Data excerpts
════
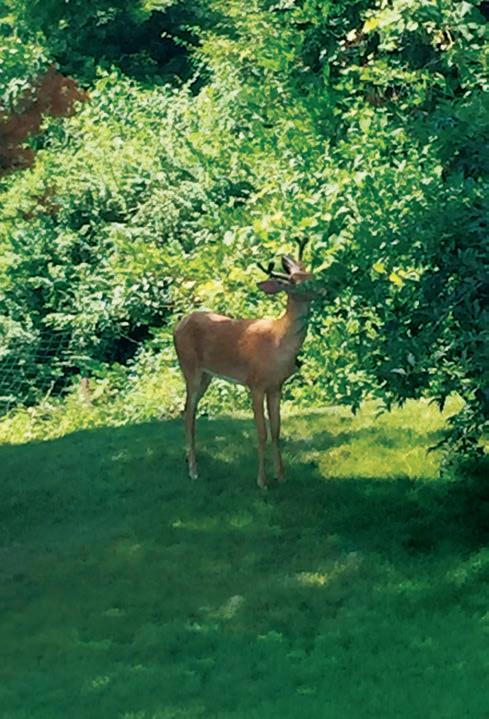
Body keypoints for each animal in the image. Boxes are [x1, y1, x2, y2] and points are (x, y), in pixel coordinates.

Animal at [173, 240, 318, 488]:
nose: (324, 289)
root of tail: (177, 325)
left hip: (206, 375)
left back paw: (190, 458)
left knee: (187, 412)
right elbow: (261, 432)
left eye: (312, 275)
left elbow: (276, 430)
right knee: (188, 412)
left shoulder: (276, 386)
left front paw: (281, 475)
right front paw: (262, 481)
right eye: (299, 284)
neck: (278, 340)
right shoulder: (255, 384)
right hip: (189, 367)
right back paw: (193, 470)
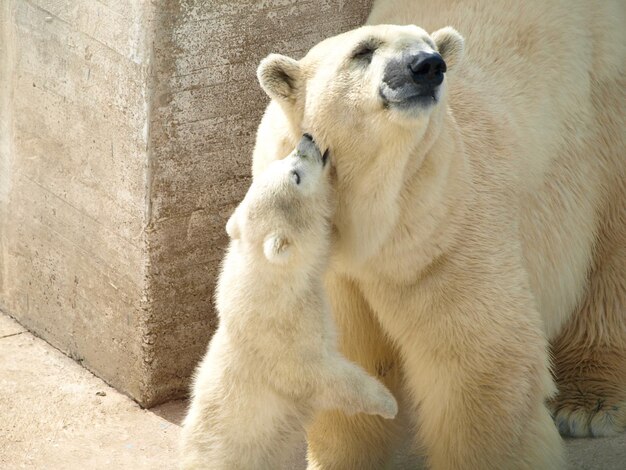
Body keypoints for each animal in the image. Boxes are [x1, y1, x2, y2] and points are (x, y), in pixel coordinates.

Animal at [251, 0, 620, 466]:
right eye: (363, 50)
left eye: (428, 43)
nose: (427, 66)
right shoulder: (319, 259)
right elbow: (343, 358)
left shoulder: (441, 230)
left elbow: (481, 361)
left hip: (603, 116)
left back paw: (586, 404)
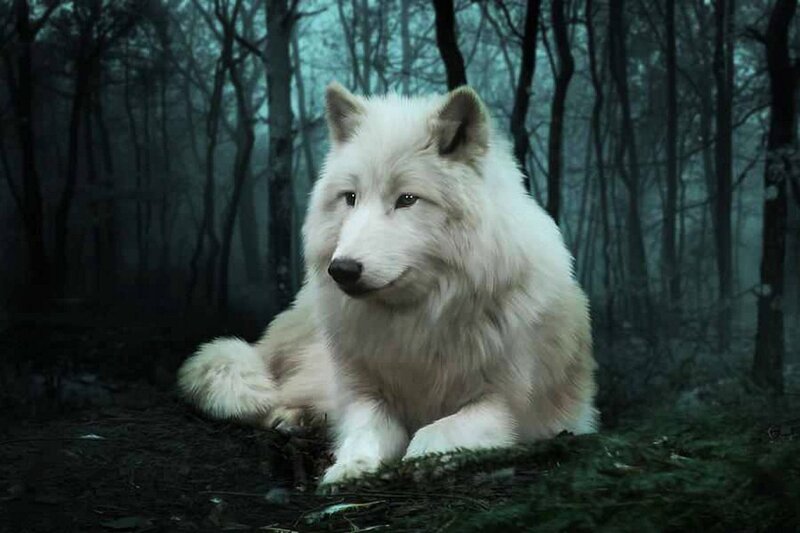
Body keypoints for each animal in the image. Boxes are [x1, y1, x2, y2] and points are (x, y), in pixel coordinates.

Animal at [177, 82, 598, 485]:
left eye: (407, 199)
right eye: (350, 197)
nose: (342, 269)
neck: (418, 322)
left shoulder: (511, 407)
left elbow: (438, 429)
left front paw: (424, 458)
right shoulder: (363, 394)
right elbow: (366, 429)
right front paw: (350, 467)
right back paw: (292, 418)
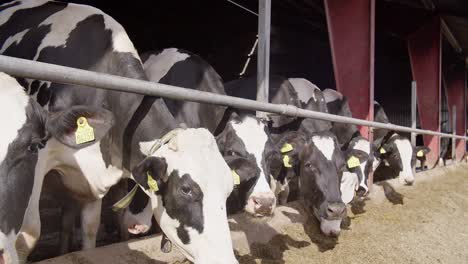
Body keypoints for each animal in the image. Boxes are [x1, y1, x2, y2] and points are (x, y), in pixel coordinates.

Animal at [0, 1, 238, 262]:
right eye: (185, 190)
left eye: (229, 189)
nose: (225, 259)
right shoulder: (38, 155)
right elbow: (28, 234)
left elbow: (90, 229)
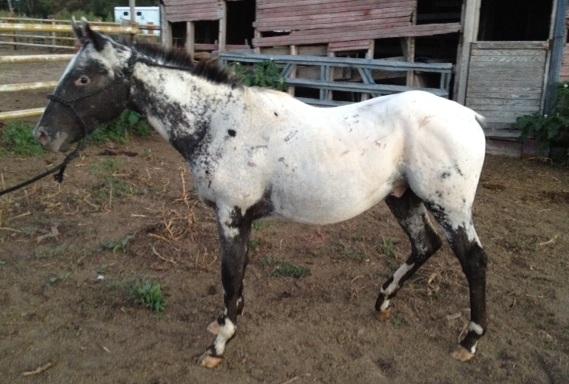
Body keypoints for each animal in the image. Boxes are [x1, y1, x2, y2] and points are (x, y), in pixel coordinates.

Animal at [34, 21, 488, 368]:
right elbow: (238, 277)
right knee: (424, 245)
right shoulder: (242, 218)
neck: (219, 122)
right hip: (402, 197)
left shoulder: (231, 216)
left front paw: (218, 346)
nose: (43, 135)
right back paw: (382, 301)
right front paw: (226, 322)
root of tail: (469, 116)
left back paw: (468, 341)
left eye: (83, 77)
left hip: (449, 206)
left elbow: (229, 275)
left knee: (473, 260)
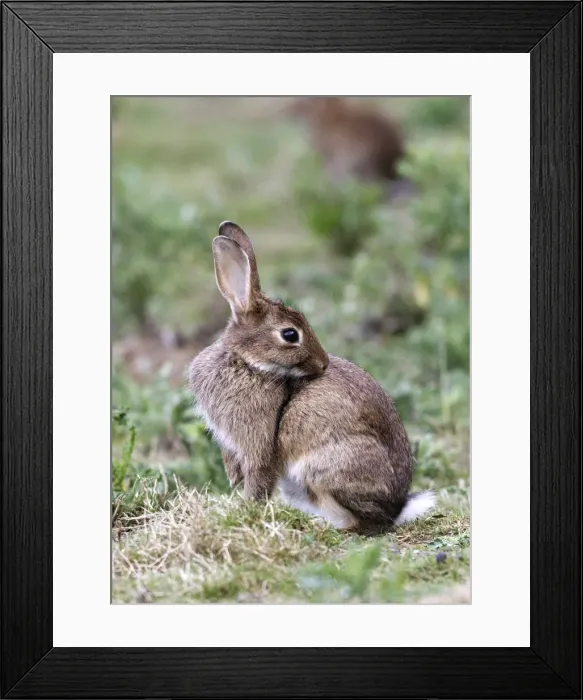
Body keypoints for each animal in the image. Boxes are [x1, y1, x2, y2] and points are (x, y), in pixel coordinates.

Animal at [188, 221, 435, 533]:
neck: (247, 362)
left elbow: (259, 477)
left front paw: (247, 510)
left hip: (325, 468)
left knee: (364, 523)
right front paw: (233, 480)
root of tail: (397, 509)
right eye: (290, 334)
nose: (323, 363)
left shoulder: (258, 442)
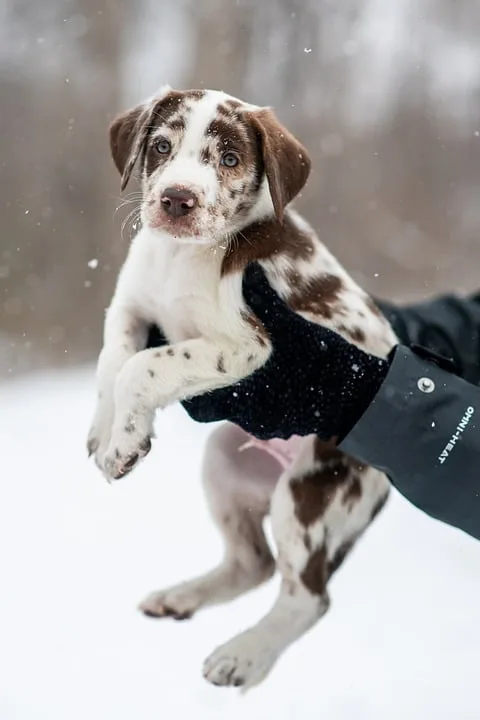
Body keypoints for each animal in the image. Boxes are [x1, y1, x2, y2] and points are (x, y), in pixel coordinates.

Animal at [86, 86, 398, 692]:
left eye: (229, 159)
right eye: (161, 147)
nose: (176, 200)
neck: (179, 258)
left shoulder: (248, 345)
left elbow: (144, 367)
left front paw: (123, 444)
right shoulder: (132, 306)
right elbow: (112, 361)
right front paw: (106, 432)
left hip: (310, 496)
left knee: (308, 597)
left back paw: (243, 656)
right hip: (223, 463)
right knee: (253, 563)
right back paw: (180, 597)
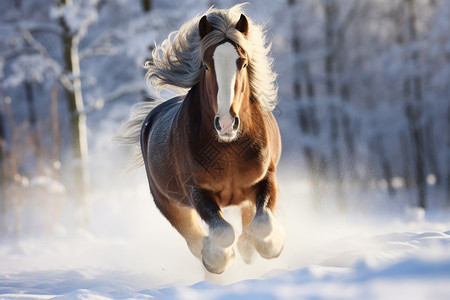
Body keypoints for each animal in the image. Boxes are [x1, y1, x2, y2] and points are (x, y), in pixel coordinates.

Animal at [121, 4, 284, 274]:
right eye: (206, 65)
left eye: (242, 63)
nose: (227, 122)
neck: (229, 148)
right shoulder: (197, 191)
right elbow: (223, 232)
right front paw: (219, 257)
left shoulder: (265, 178)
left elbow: (262, 223)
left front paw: (270, 246)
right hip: (169, 203)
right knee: (193, 238)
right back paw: (213, 260)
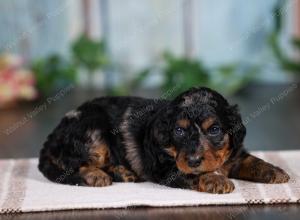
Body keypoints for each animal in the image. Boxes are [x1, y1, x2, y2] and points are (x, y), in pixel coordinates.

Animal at [38, 87, 290, 193]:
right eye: (179, 131)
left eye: (215, 129)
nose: (194, 160)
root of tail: (51, 137)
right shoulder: (166, 167)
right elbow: (192, 174)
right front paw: (216, 179)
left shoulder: (233, 153)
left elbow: (251, 160)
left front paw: (277, 172)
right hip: (94, 135)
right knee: (73, 164)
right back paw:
════
> _Brief_:
While skipping the pictures, transcribe the data above from the line showing "nose: (43, 135)" through the line showing "right hip: (223, 463)", exactly and with both ends.

> _Task result_:
nose: (43, 135)
right back paw: (382, 301)
right front paw: (226, 322)
root of tail: (469, 116)
left back paw: (468, 341)
left eye: (83, 77)
left hip: (449, 206)
left elbow: (229, 275)
left knee: (473, 260)
Body keypoints for each animal in the image. Boxes are [x1, y1, x2, y2] and points are (x, y), in pixel coordinates.

Animal at [188, 221, 435, 533]:
neck: (247, 362)
left elbow: (259, 477)
left front paw: (247, 510)
left hip: (325, 468)
left knee: (364, 523)
right front paw: (233, 480)
root of tail: (397, 509)
right eye: (290, 334)
nose: (323, 363)
left shoulder: (258, 442)
Body keypoints for each animal in the image. Boxes are [x1, y1, x2, y2] and points are (x, y), in pixel coordinates.

Animal at [86, 86, 398, 692]:
left eye: (229, 159)
right eye: (161, 147)
nose: (176, 200)
neck: (179, 258)
left shoulder: (248, 345)
left elbow: (144, 367)
left front paw: (123, 444)
right shoulder: (132, 306)
right elbow: (112, 361)
right front paw: (106, 432)
left hip: (310, 496)
left knee: (308, 597)
left back paw: (243, 656)
right hip: (223, 463)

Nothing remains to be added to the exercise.